Noah's Garden: Restoring the Ecology of Our Own Backyards by Sara Stein (Houghton Mifflin, 1993).
As interested as I am in gardening for wildlife you'd think I would have run across this a lot sooner. Noah's Garden is the narrative of the author's work to restore her 5 acre lot in upstate New York to something resembling native vegetation. It turns out that restoring a habitat involves a lot more than just planting some native species and calling it good. Habitats are interactive systems, and having the right native species for the area in the right numbers and the right combinations are all important.
Once the critical mass is reached, however, Stein herself discovered that if you plant the habitat, they will come. In this case, "they" consisted of plant species that she'd not planted herself, and she watched in amazement as a rare bit of endangered ecosystem self-assembled over the course of several seasons once she had the right woody plants in place.
Noah's Garden is not a scolding rebuke against "foreign" plants in the landscape, nor against any particular type of landscaping at all. Most of the book chronicles the author's personal discoveries on her own acreage and around a tiny vacation cottage. The author does go into why the typical suburban blandscape is so hostile to wildlife. Sprawling suburbs have, in fact, been enormously destructive, as native habitats are replaced by monocultures of lawn and a small selection of nonnative "easy care" shrubs and trees.
Can suburbs and native habitats co-exist? They can, according to Stein, if one is willing to be neither a pure nativist nor an intolerant lawn jockey. Pocket woodlands featuring native trees, berry-bearing hedgerows with native shrubs, wildlife-friendly ponds, backyard meadows created with native grasses and flowers (not the weedy "Meadow in a Can" products) can all contribute to a more varied, more naturalized landscape. Stein also suggests ways in which neighbors with adjoining back yards (or builders who create those adjoining yards in the first place) might cooperate to create islands and corridors of woods and shrubs that are more wildlife-friendly.
And what would be the benefits? Why bother with the work of re-creating habitat when we already know how to do the lawn-shrub-barkdust routine so well? Because the varied habitat can actually help us garden better. A healthy habitat supports birds and predatory insects that feast on garden pests and keep pests from overpopulating in the first place. Water features can harbor toads, a gardener's best friend. And let's face it, wildlife watching is just plain interesting.

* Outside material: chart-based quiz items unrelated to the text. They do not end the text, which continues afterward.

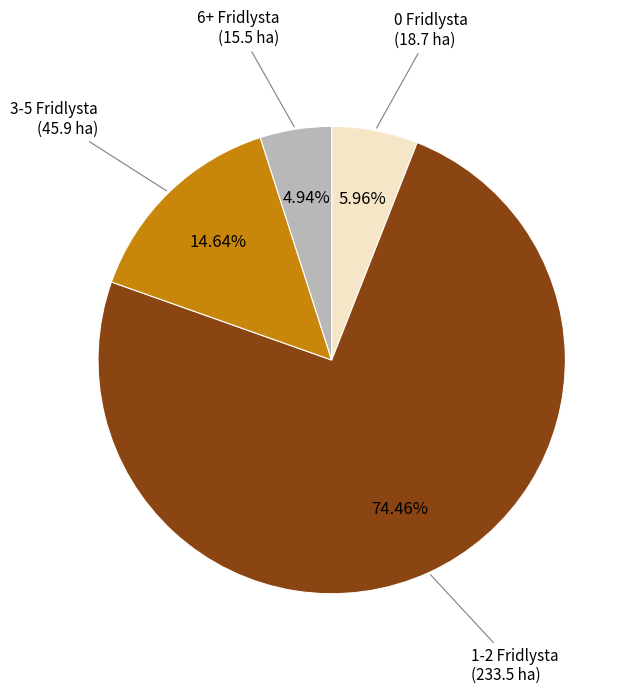

Is there a majority slice in this chart?

Yes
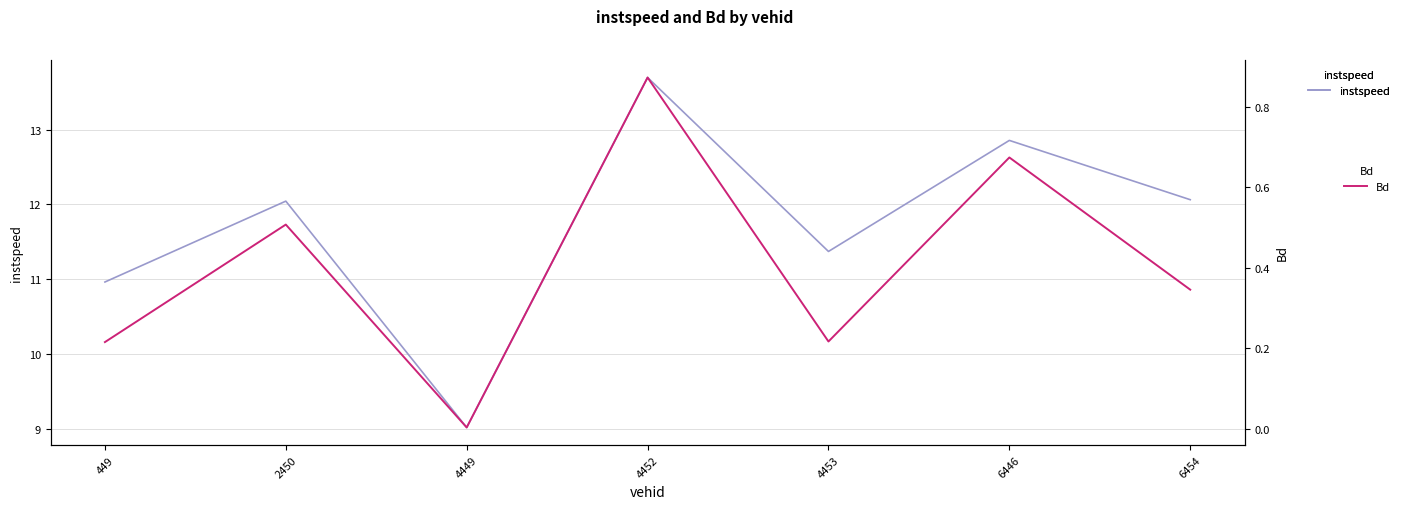

True or false: Bd and instspeed cross at least once.

False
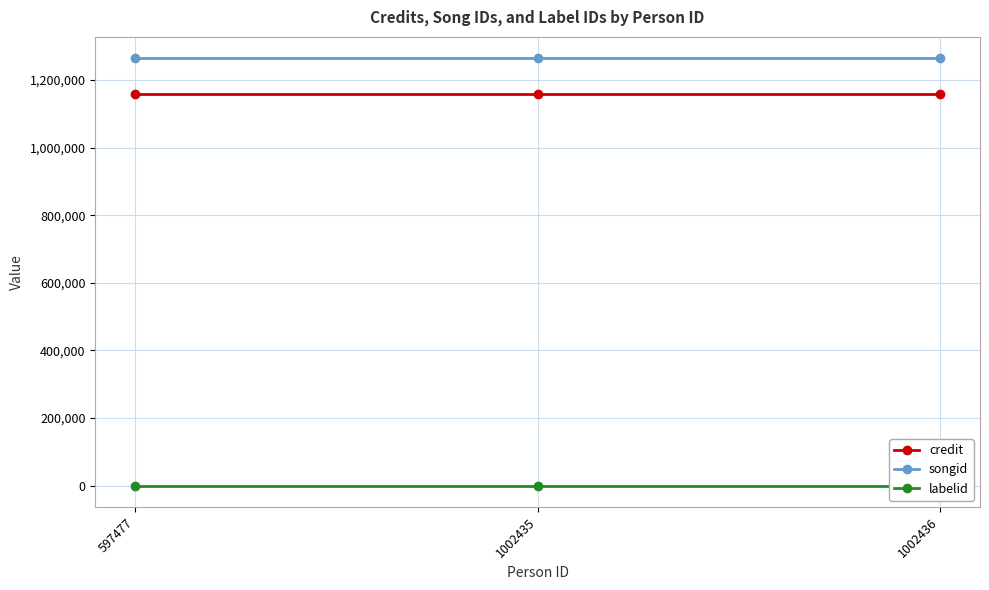

Which category has the lowest value in the songid series?

597477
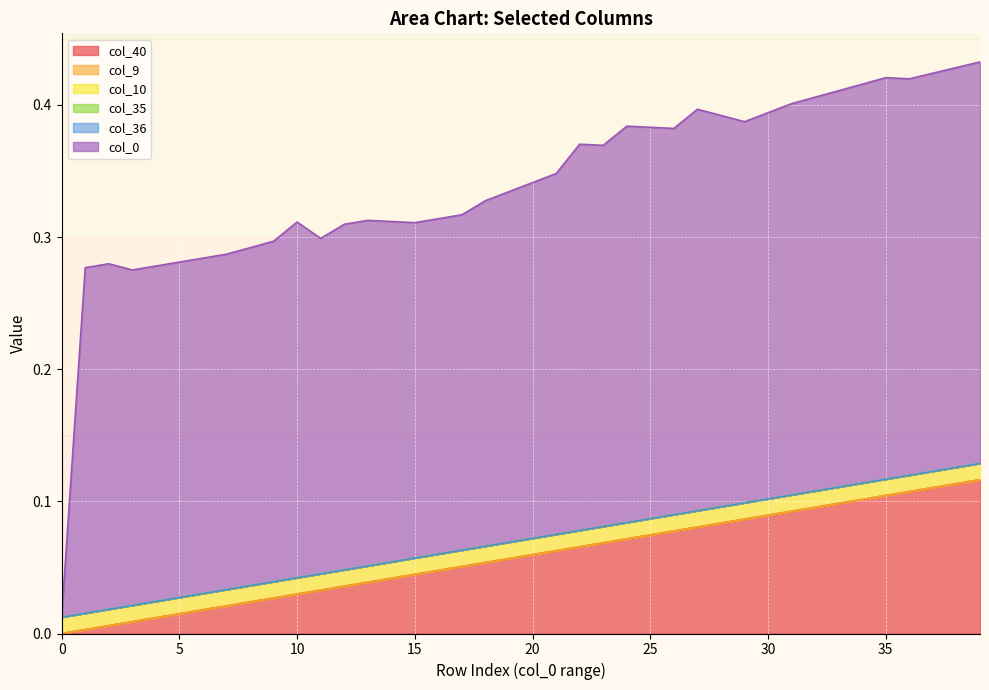

At how many categories does at least one series exceed 0?

40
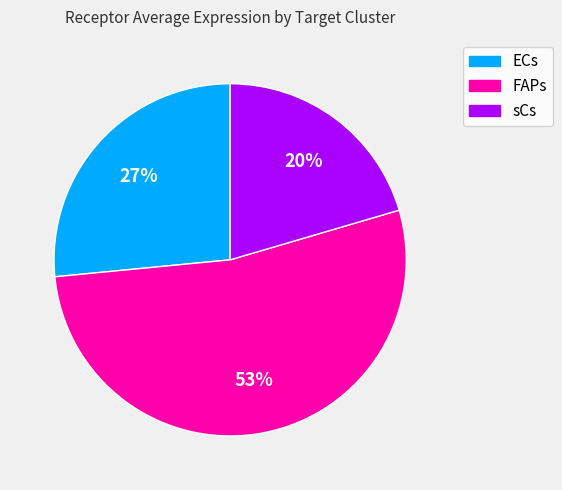

Rank the categories by value from highest to lowest.

FAPs, ECs, sCs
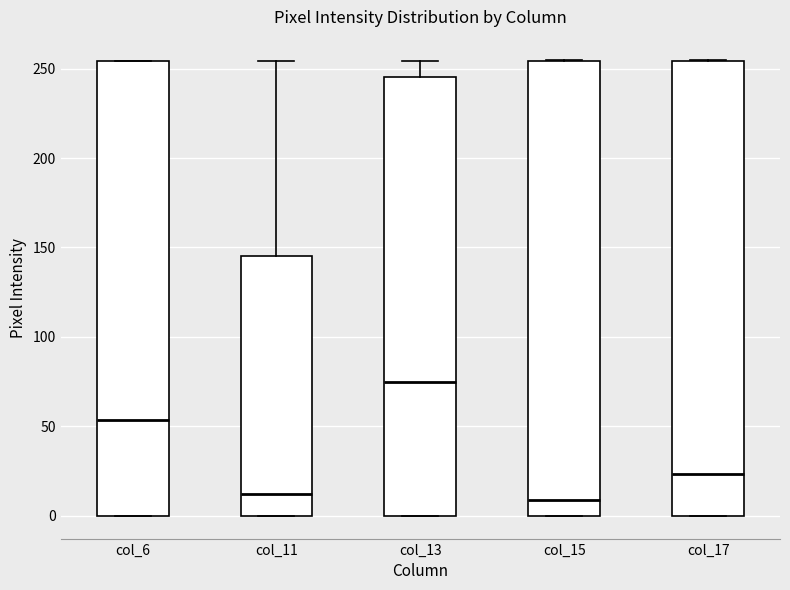

Reading left to right, transcribe this box plot: for each box, give where its median line is, the range the box spans, and where its two whiskers end, as read against the y-axis. The values are not printed on the chart, so give them approximately, as read against the axis.

col_6: median 55, box 0 to 255, whiskers 0 to 255
col_11: median 10, box 0 to 145, whiskers 0 to 255
col_13: median 75, box 0 to 245, whiskers 0 to 255
col_15: median 10, box 0 to 255, whiskers 0 to 255
col_17: median 25, box 0 to 255, whiskers 0 to 255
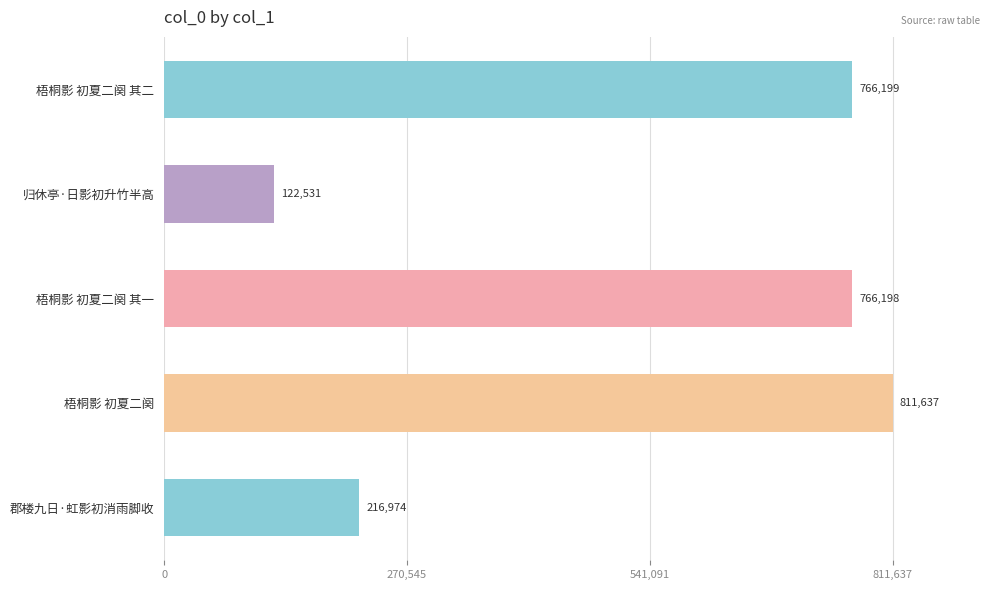

What is the average value?

536708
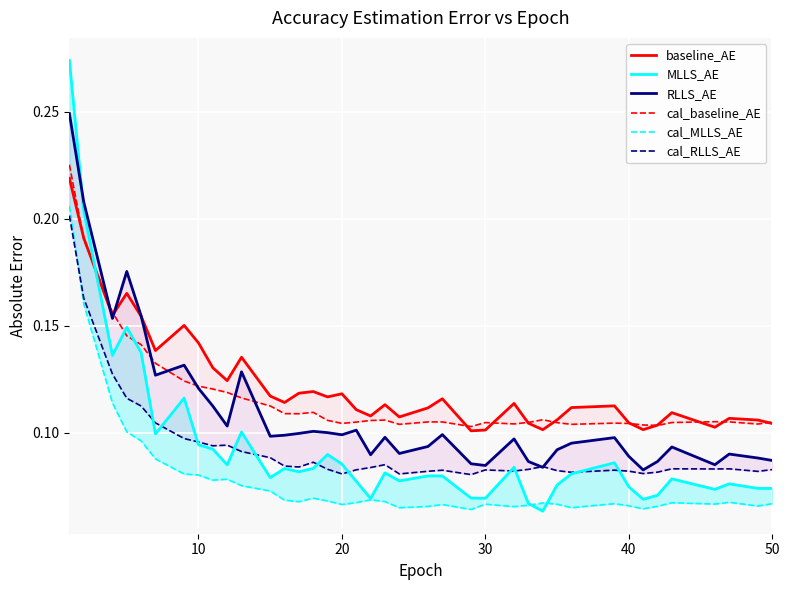

How many intersections are there between cal_baseline_AE and MLLS_AE?

3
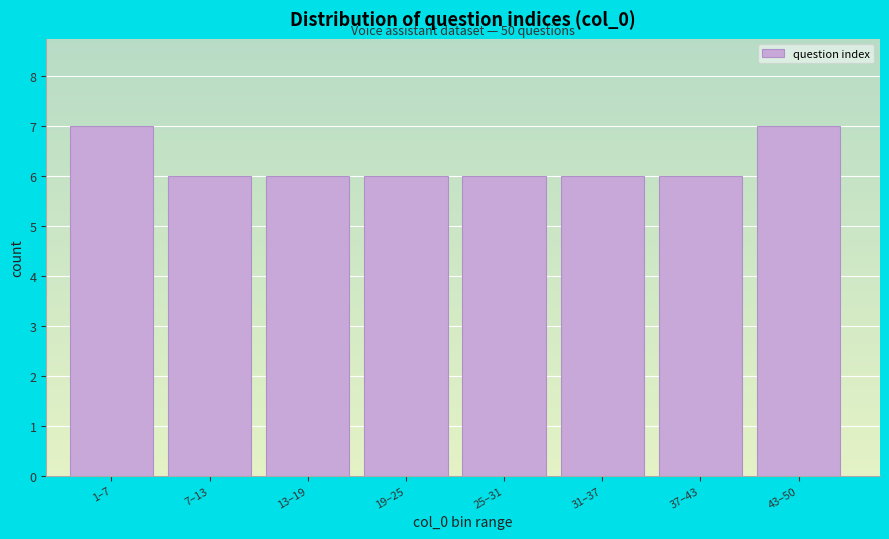

Reading left to right, transcribe all the data shown in this chart.

7	6	6	6	6	6	6	7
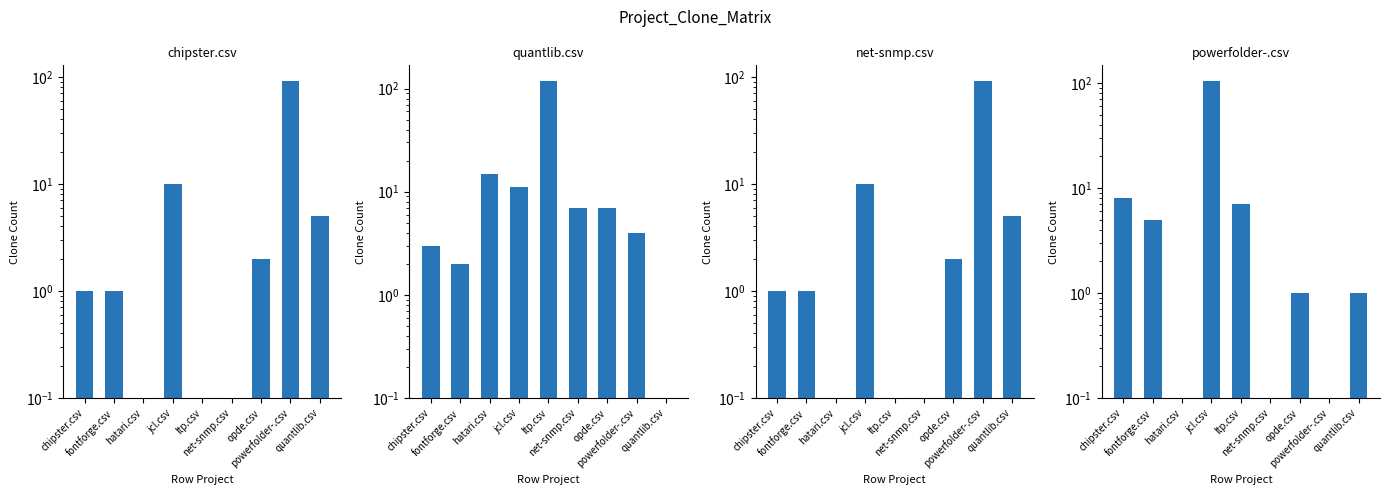

At how many categories does at least one series exceed 89?

3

When I travel to large cities, where the suburbs sprawl beyond the horizon, I'm often dismayed at the vast artificiality of it all, and at the prospect of anyone attempting to garden for wildlife in the midst of so much wildlife-hostile territory. One yard out of thousands with a hedgerow and a butterfly garden isn't going to restore a habitat. But if that one yard inspires one more yard... and that inspires one more yard... perhaps something wonderful might come of it. (Registering your backyard habitat with the National Wildlife Federation and putting up their official habitat sign is one way of educating and inspiring the neighbors.)
It's unfortunate that Sara Stein has passed away since this book was written. It is fortunate that the book lives on as a testimony to what one person with a little determination can accomplish for this earth.